Media Moves

Coverage: Yahoo back in the Spotlight

October 20, 2014

Posted by Liz Hester

Yahoo is still coming under pressure from investors, particularly about what the company will do with its windfall from the initial public offering of Alibaba. CEO Marissa Mayer may make her thoughts known when the company reports earnings this week.

Over the weekend, The Wall Street Journal had this story by Douglas MacMillan about Yahoo’s need to refresh its strategy:

Yahoo Inc. chief Marissa Mayer will seek to fend off a challenge from activist investor Starboard Value LP this week by detailing her plan for turning around the struggling Internet business.

When the company shares its third-quarter results on Tuesday, Ms. Mayer is expected to outline cost-cutting efforts and give new details about how the company is evaluating possible acquisitions, said a person who was briefed on the plan.

Yahoo is considering acquiring one or more large technology startups with some of the $5.8 billion it made from the initial public offering of Alibaba Group Holding Ltd., according to people who have discussed possible deals with Yahoo representatives.

A large acquisition could help Ms. Mayer generate significant new streams of revenue at Yahoo, where sales have declined in four out of the past five quarters.

For the quarter ended Sept. 30, analysts expect the company to report revenue, excluding commissions paid to partners, of $1.05 billion, a 2.8% decline from the same period a year earlier.

Acquiring a rising competitor in the world of content or advertising technology could also bolster the chief executive’s pitch to marketers, which provide the bulk of Yahoo’s revenue but which have in recent years moved more of their budgets to Google Inc. and Facebook Inc.

Leslie Kaufman wrote for The New York Times that Tumblr is trying to integrate more with TV shows, but no one is certain how well it’s working:

Yahoo is betting that Tumblr’s alliances with popular television shows like “The Voice” will help drive its growth. Still, 16 months after Yahoo paid $1.1 billion for Tumblr, the company’s investors are questioning the success of the acquisition.

The company has not disclosed much about Tumblr’s finances since the purchase, but the independent online research firm eMarketer says that while Tumblr’s 24 percent growth rate is faster than that of any of its social-sharing competitors, including Pinterest or Instagram, its audience remains the smallest. (Tumblr counts 17 million registered users compared with 40 million for Pinterest, the next smallest site.) Yahoo also has a shrinking share of the digital display ad market relative to Facebook and Twitter.
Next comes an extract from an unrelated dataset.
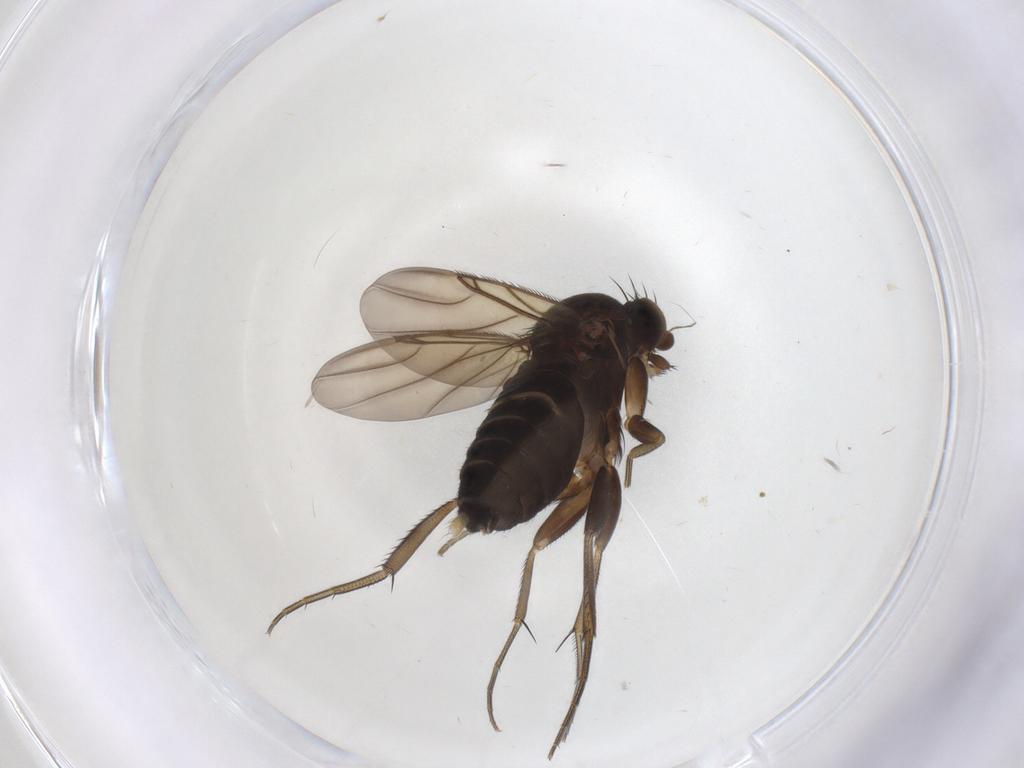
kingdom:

Investors have grown impatient. Jeffrey C. Smith of Starboard Value wrote an open letter in September criticizing Yahoo’s investment strategy and saying it was not returning value. Without mentioning Tumblr specifically, Mr. Smith said that Yahoo’s recent strategy of focusing on acquisitions had not worked.

Marissa A. Mayer, Yahoo’s chief executive, has been slow to make any big strategic moves relating to Tumblr, in part because she when she bought the site she reassured loyalists that she was not looking to shake thing up. But one push for Tumblr has been to focus on “second-screen engagement,” the entertainment industry’s term for how television fans interact with their favorite programs on digital devices.
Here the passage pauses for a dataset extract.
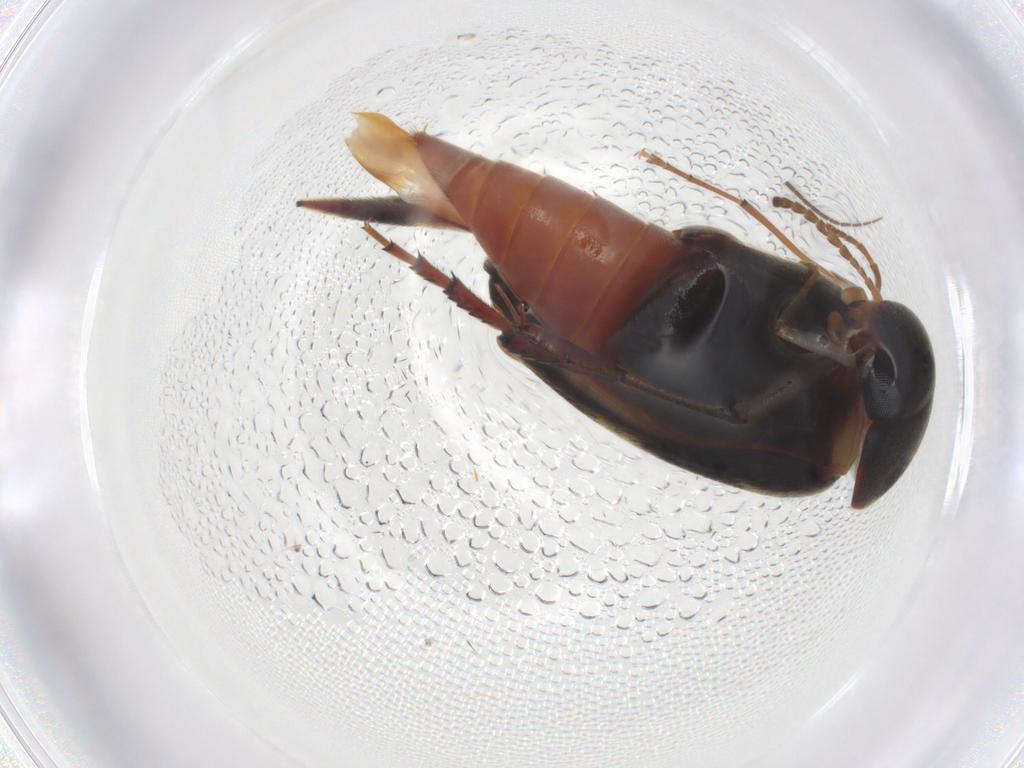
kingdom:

The Wall Street Journal said that investors are stepping up pressure on Mayer:

The pressure on Ms. Mayer intensified last month, when activist investor Starboard revealed it had taken a stake in Yahoo and sent a letter to the CEO. In it, Starboard pushed the company to reduce costs, explore a combination with AOL Inc. and consider splitting its core business from the Asian assets.

The investor also called for Yahoo to halt its acquisition strategy, which it said has cost the company $1.3 billion and “clearly not delivered value to shareholders.” Besides blogging platform Tumblr, for which Yahoo paid $1.1 billion in early 2013, Ms. Mayer has bought more than three dozen small startups. Starboard contended that these startups are losing Yahoo “a considerable amount of money” and “have failed to deliver material revenue growth.”
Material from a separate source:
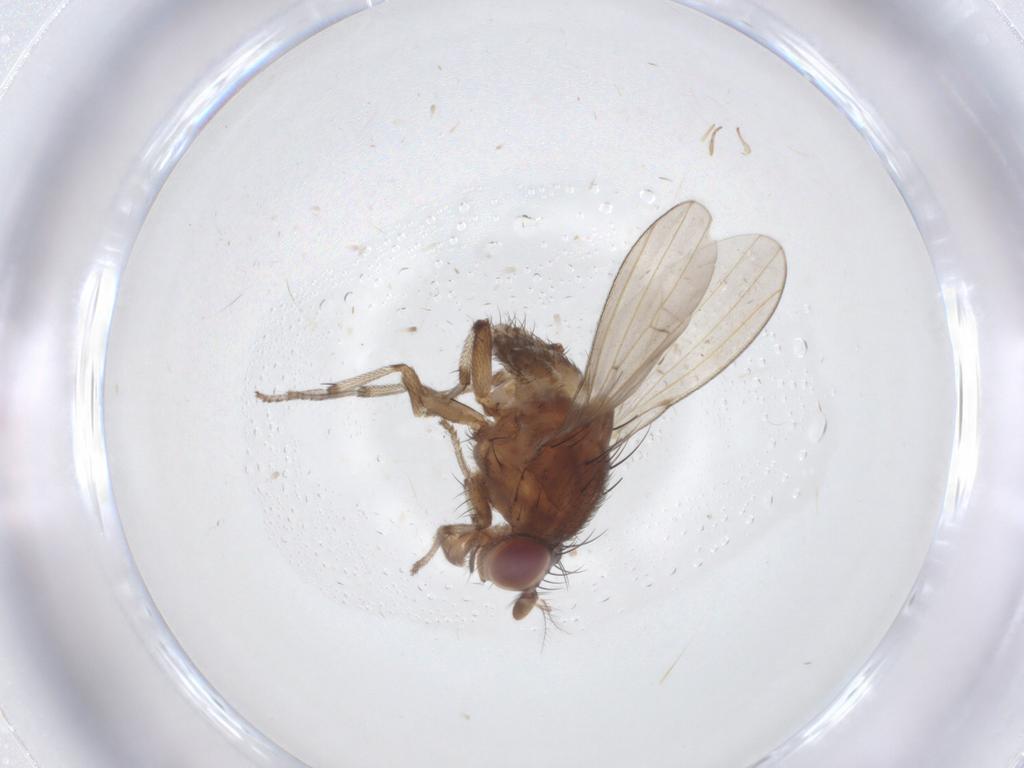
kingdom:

The two sides plan to meet for the first time later this month, according to people familiar with the matter. Yahoo’s deadline for proxy proposals—the investor’s most likely avenue for putting its proposals to a shareholder vote—are in early January 2015.

Despite successes, including inroads made by Tumblr, Yahoo has a lot of questions to answer when it presents results this week. Yahoo is going to have to buy its way to relevancy with acquisitions around mobile and other emerging technology. But history is littered with bad acquisitions, particularly in technology, so Mayer is going to have to figure out how to integrate any acquisitions, make them profitable and ensure that Yahoo remains relevant to advertisers and consumers.